Clean path names for taxonomies and terms

My danish-english websites about open source and open standards continues to raise i18n-issues. To be more precise: The danish part does!

All the included sites are configured with two taxonomies. And it turns out to be possible to bridge between the languages on the same templates - details about this here.

So far so good.

Now it turns up, that the danish taxonomies are transferred directly to there respective folder/path names in the file system. That means also taxonomy-words and terms with special danish characters like æ, ø and å.

The generated index-urls work fine, even if they contain one of the special letters. But out of experience I would rather keep all special characters out of all urls right from the start.

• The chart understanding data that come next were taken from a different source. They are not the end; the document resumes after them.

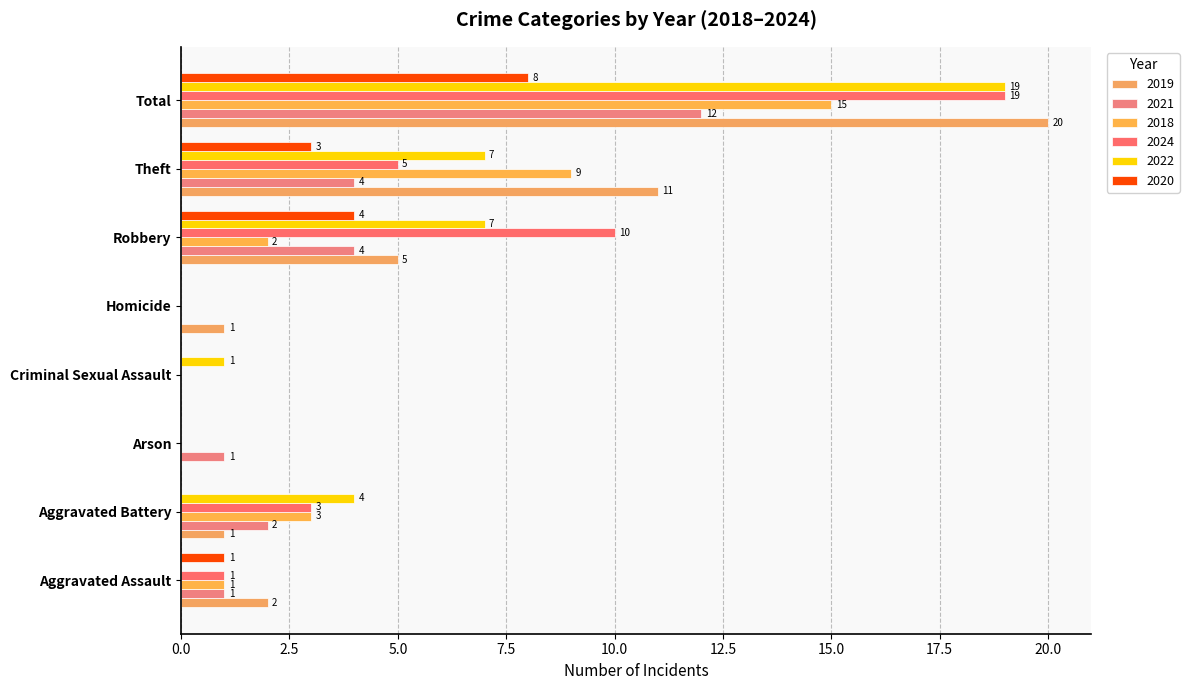

What is the label of the 6th bar from the left?

Robbery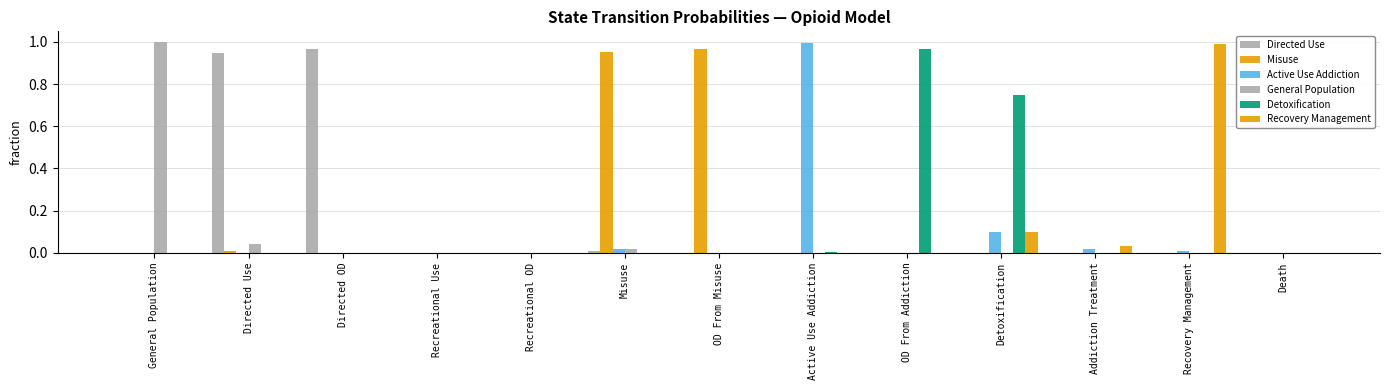

Count the number of categories in the chart.

13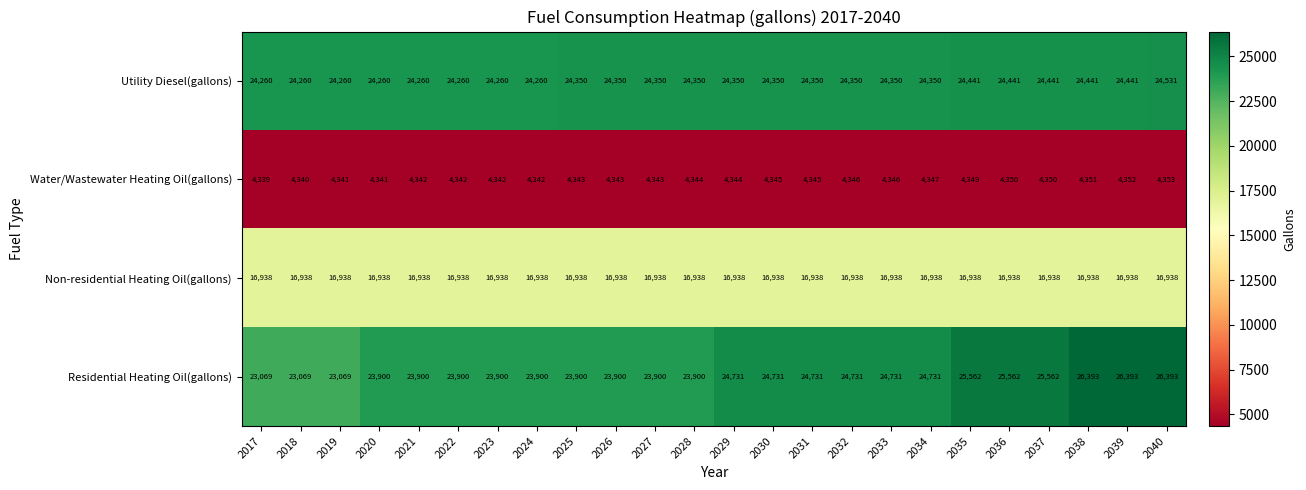

Read the Residential Heating Oil(gallons) value at 2038.

26393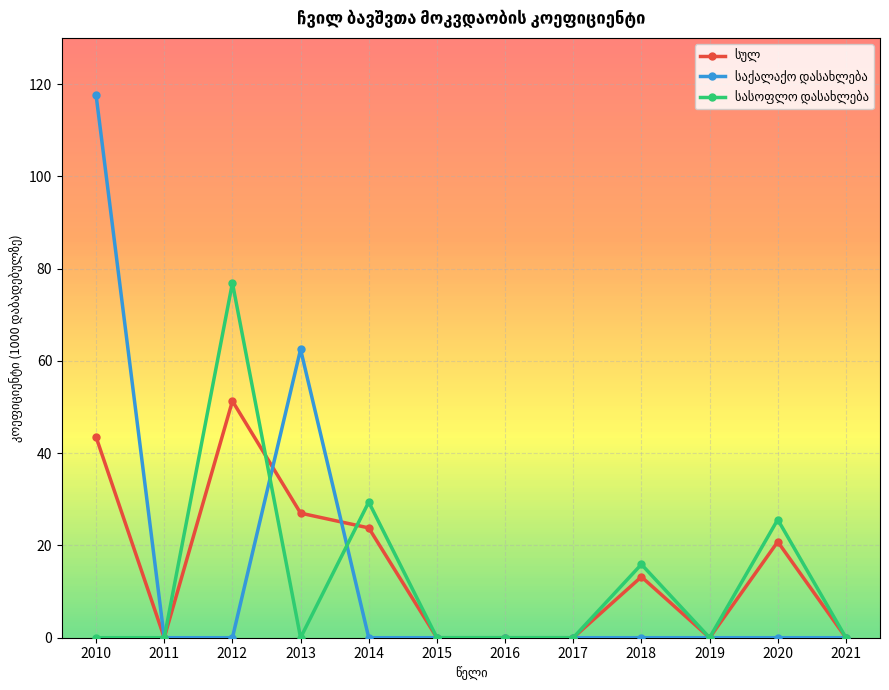

What is the maximum value shown in the chart?

117.6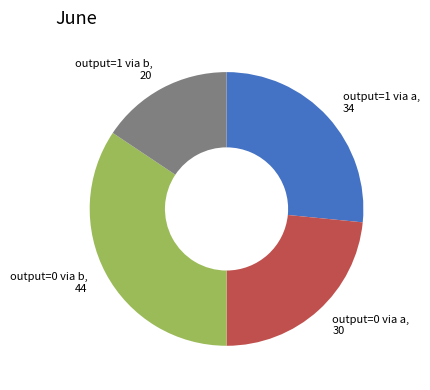

Is output=1 via b, 20 the majority of the pie?

No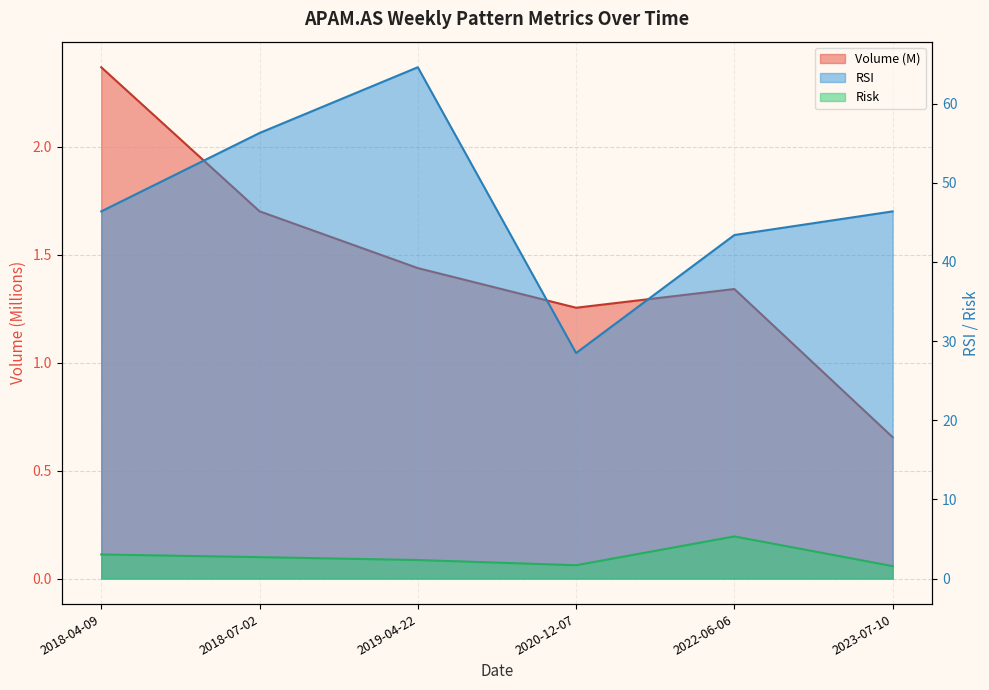

The value of Volume at 2023-07-10 is 0.3. True or false?

False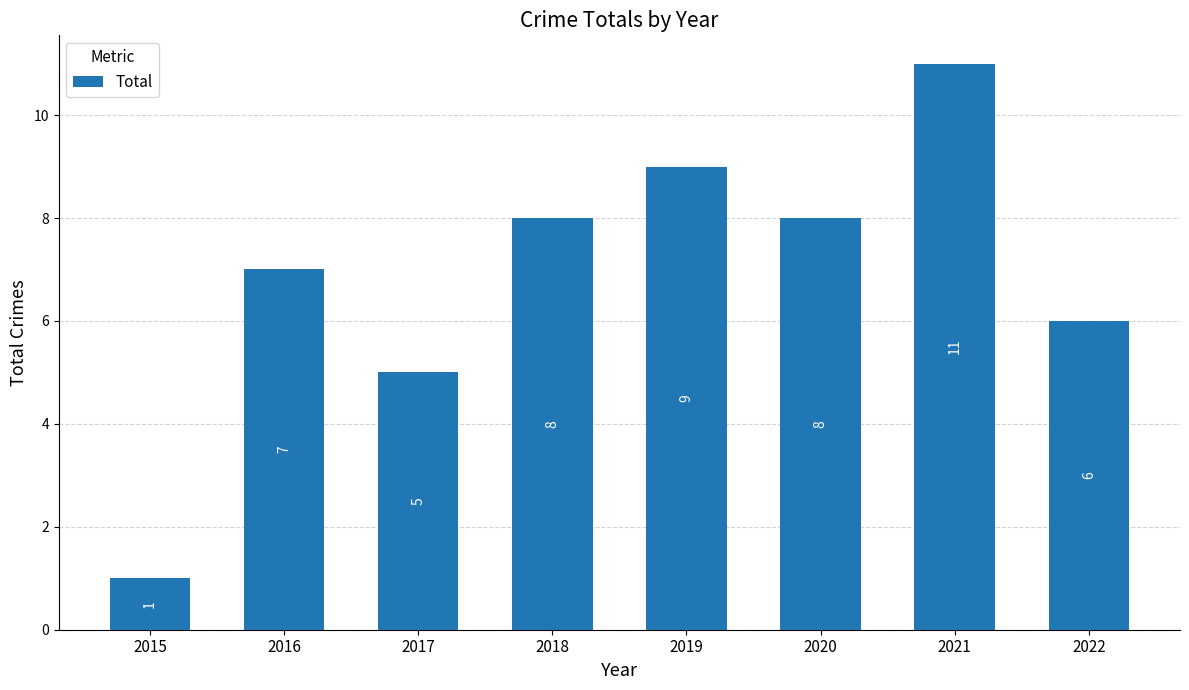

Reading right to left, what are all the values shown in this chart?

2022=6	2021=11	2020=8	2019=9	2018=8	2017=5	2016=7	2015=1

So I started to search for a template function, that replaces special characters in path-names for taxonomies and terms, the same way that RemovePathAccents, preserveTaxonomyNamesand disablePathToLowerdo. But no luck.

Unless I missed something that kind of function would be really useful. Not only for scandinavians but also for germans and many other nationalities with more than the 25 english/latin alphabet.

Suggested name in config-file: ReplacePathSpecialCharacters: true/false

To start with the danish/norwegian special letters:

æ → ae
ø → oe
Å → aa
Æ → Ae
Ø → Oe
Å → Aa

And not to forget all the diacritics. Unfortunately these are almost countless, and this fact may complicate the project. But here are some, that first come into mind:

ä → ae
ö → oe
ü → ue
Ä → Ae
Ö → Oe
Ü → Ue

It would be really nice, if the titles on the rendered taxonomy- and term-pages keep their native letters, while only the path-names (and urls) are affected by the conversion.

While not being able to find a simpler solution, my quick fix goes the other way around.

The words containg special characters are a minority in danish after all, so I have decided to name the danish taxonomies and terms without special characters - and then replace the index-titles for them to make them 100 pct. danish.

This hack requires a lot of substring replacesments using this code. But it does the job for the time being.